■ WHAT THE TASK ASKS ■
List each line in the items below that contains the string "position".

■ PROVIDED ENTRIES ■
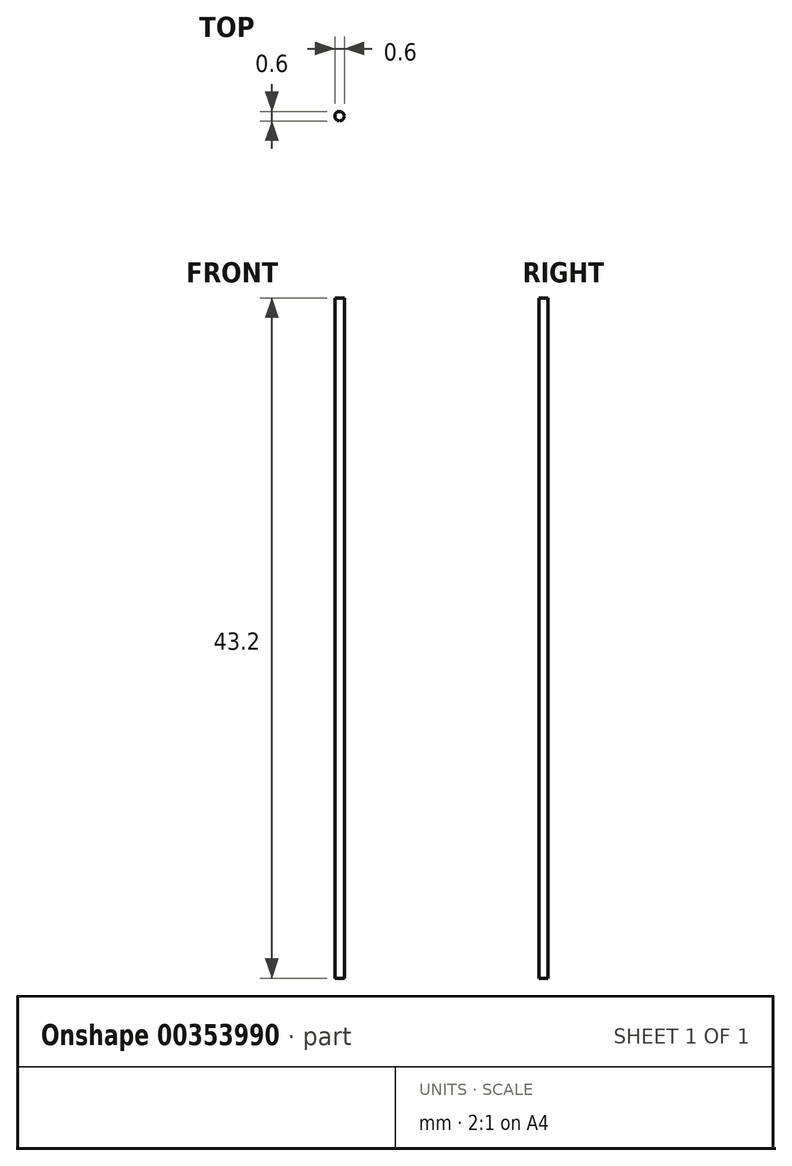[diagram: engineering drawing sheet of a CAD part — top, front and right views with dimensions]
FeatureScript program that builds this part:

--

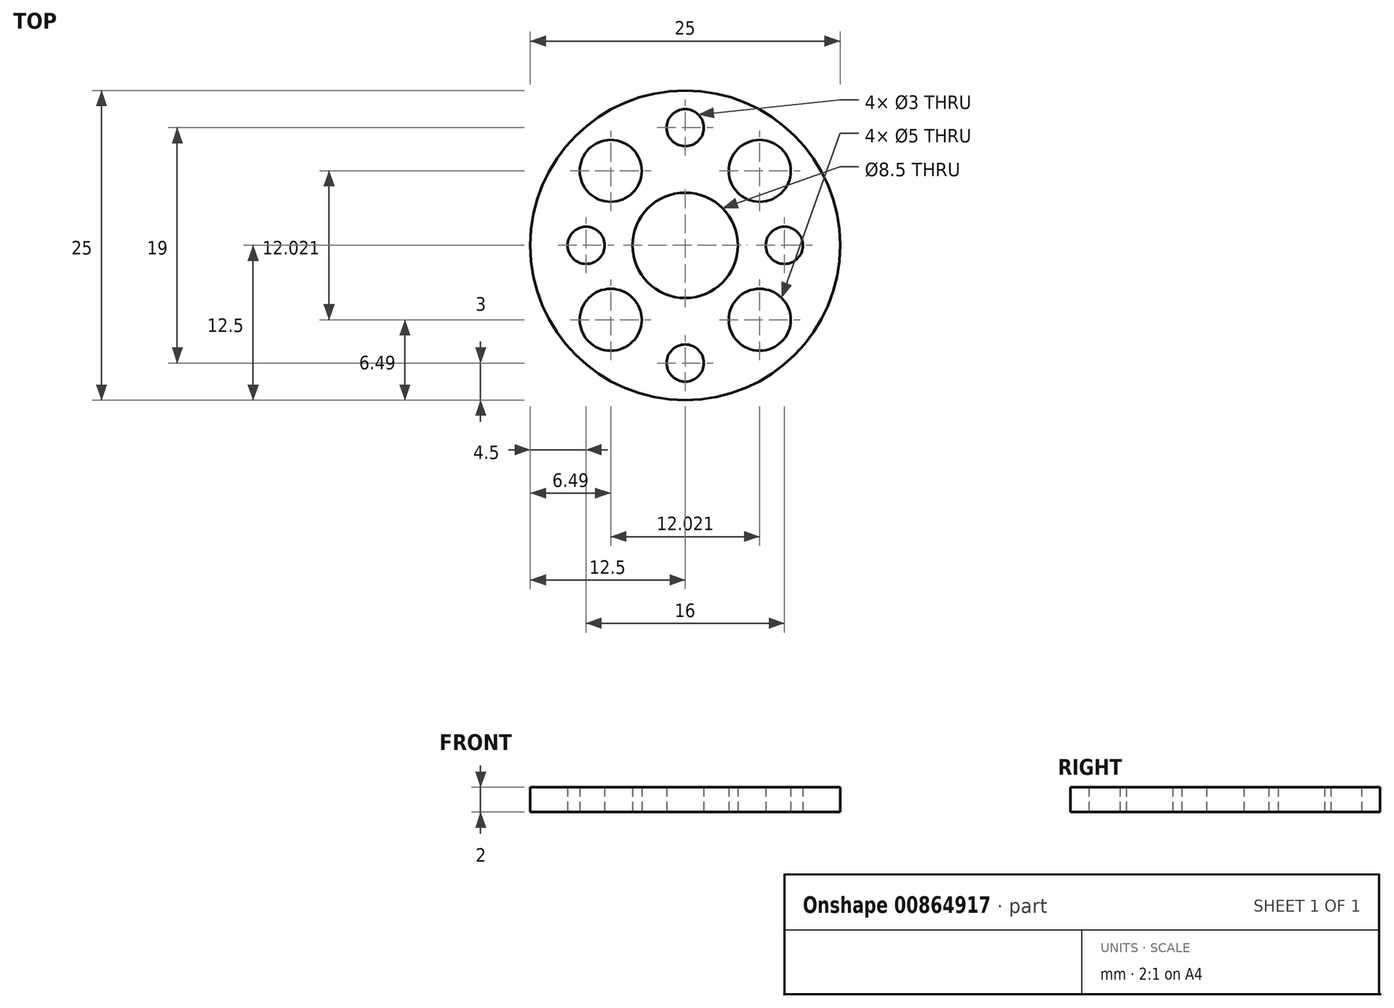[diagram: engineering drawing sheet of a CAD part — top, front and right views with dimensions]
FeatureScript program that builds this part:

* * *

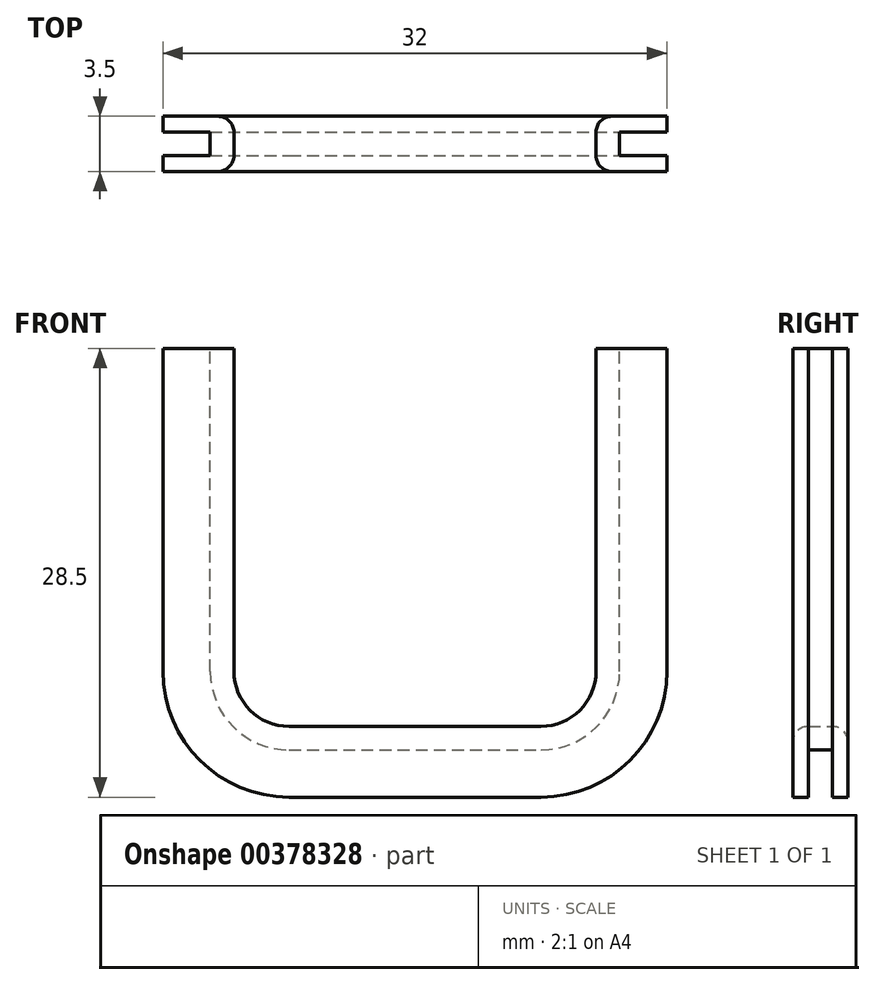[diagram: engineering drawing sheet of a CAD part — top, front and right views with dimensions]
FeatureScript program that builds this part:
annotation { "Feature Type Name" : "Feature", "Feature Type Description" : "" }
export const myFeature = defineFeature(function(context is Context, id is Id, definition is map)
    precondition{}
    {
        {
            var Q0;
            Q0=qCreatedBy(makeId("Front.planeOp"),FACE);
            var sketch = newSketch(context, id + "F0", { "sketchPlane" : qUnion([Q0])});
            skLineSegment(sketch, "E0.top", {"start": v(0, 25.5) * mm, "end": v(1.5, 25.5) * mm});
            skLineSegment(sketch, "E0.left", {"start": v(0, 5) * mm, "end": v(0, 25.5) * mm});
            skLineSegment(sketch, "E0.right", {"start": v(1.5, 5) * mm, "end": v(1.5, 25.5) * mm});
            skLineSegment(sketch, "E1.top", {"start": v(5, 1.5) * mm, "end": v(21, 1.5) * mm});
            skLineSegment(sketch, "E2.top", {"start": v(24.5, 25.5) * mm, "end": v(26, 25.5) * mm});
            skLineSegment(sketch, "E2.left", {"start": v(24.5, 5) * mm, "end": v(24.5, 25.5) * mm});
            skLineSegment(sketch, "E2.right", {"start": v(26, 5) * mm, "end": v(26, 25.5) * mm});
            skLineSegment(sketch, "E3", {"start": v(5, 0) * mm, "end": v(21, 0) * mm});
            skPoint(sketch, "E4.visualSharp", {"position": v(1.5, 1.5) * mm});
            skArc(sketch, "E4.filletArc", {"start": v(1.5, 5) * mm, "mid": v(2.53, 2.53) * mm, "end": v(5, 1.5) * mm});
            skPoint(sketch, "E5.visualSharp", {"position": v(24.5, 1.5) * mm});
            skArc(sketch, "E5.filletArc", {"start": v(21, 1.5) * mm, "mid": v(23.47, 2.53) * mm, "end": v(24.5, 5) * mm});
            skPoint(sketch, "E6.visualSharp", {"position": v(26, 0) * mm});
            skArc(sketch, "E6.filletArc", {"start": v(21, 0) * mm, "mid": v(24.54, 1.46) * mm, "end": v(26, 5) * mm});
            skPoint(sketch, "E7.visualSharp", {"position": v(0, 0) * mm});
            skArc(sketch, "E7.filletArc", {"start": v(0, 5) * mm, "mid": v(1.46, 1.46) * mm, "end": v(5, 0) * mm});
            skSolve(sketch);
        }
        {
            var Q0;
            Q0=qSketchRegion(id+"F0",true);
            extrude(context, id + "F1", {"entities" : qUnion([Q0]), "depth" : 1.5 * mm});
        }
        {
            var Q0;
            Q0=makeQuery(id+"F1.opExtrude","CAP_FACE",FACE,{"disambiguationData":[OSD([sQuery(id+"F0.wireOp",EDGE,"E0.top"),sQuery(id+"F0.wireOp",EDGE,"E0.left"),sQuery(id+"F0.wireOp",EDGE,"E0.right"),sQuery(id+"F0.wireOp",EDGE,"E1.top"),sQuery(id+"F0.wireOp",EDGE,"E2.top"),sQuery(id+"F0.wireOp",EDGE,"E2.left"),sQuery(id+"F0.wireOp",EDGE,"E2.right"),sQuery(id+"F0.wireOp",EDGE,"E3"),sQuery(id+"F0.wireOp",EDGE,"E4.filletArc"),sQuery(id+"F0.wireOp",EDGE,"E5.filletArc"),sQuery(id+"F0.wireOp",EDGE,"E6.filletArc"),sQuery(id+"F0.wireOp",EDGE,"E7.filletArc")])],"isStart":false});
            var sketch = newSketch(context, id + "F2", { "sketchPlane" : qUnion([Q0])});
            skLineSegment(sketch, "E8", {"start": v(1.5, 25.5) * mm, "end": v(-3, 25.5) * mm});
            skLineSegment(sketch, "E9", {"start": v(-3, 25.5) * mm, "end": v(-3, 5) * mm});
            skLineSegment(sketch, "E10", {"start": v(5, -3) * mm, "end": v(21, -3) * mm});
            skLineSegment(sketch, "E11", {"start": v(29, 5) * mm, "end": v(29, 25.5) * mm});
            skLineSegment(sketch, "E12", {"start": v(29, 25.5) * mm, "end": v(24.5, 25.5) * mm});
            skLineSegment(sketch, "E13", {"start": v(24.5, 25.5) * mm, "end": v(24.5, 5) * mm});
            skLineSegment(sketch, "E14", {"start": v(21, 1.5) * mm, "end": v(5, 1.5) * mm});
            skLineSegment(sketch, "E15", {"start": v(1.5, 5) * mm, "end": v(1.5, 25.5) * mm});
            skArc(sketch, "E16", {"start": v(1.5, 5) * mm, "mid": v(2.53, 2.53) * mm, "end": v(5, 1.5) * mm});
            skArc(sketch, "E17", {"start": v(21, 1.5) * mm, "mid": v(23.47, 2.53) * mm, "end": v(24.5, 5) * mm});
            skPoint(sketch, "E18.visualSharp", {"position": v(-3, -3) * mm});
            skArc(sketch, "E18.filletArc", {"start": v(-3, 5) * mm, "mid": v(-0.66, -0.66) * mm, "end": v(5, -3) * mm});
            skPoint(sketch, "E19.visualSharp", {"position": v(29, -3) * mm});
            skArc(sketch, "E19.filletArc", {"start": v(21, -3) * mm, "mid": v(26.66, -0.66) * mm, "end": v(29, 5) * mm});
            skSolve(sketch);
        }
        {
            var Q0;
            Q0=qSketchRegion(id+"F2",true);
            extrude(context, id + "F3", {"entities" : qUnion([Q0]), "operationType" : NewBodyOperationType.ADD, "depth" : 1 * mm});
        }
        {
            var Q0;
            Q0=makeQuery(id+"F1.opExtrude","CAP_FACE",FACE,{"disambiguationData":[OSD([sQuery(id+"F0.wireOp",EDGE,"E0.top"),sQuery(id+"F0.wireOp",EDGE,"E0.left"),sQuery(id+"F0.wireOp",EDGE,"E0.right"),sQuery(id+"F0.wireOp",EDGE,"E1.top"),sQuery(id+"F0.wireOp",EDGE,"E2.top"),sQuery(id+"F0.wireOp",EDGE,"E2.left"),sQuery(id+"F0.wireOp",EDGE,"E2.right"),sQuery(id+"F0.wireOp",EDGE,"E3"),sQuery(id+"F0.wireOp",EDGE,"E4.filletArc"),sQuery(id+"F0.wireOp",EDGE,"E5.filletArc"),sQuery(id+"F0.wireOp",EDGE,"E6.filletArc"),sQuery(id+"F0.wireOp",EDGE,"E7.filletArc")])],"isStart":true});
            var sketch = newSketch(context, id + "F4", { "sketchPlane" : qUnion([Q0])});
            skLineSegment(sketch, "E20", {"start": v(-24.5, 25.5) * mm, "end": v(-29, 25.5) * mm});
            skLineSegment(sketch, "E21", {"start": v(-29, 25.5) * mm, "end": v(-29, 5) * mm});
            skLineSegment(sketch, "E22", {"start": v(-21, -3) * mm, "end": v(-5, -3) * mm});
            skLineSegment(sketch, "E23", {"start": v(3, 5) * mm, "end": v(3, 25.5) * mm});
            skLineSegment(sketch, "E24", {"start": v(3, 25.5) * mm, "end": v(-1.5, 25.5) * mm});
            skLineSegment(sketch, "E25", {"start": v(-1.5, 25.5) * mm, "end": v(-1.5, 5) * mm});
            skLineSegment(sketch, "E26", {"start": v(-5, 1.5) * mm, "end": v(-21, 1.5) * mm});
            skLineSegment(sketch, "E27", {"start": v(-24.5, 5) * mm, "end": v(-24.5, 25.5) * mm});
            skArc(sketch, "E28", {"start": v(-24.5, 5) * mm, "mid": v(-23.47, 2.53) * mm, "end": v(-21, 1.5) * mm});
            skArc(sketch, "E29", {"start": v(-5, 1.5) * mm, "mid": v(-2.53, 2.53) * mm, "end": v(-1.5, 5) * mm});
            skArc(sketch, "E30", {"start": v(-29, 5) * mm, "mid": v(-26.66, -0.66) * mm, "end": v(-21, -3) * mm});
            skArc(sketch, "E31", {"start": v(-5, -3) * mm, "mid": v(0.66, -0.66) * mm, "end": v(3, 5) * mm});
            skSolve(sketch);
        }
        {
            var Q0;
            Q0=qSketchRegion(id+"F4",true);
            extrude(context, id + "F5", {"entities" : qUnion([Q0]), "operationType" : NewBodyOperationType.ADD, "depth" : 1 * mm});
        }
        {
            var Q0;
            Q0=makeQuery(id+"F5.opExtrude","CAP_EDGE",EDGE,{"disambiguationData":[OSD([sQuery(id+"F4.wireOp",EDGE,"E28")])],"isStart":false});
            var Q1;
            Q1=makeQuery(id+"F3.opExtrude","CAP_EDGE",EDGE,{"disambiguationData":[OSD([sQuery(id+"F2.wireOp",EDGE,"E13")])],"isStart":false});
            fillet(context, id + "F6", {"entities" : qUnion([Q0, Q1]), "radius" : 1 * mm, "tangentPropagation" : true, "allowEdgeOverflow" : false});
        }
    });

■ SOLVED PROBLEM ■
            skPoint(sketch, "E4.visualSharp", {"position": v(1.5, 1.5) * mm});
            skPoint(sketch, "E5.visualSharp", {"position": v(24.5, 1.5) * mm});
            skPoint(sketch, "E6.visualSharp", {"position": v(26, 0) * mm});
            skPoint(sketch, "E7.visualSharp", {"position": v(0, 0) * mm});
            skPoint(sketch, "E18.visualSharp", {"position": v(-3, -3) * mm});
            skPoint(sketch, "E19.visualSharp", {"position": v(29, -3) * mm});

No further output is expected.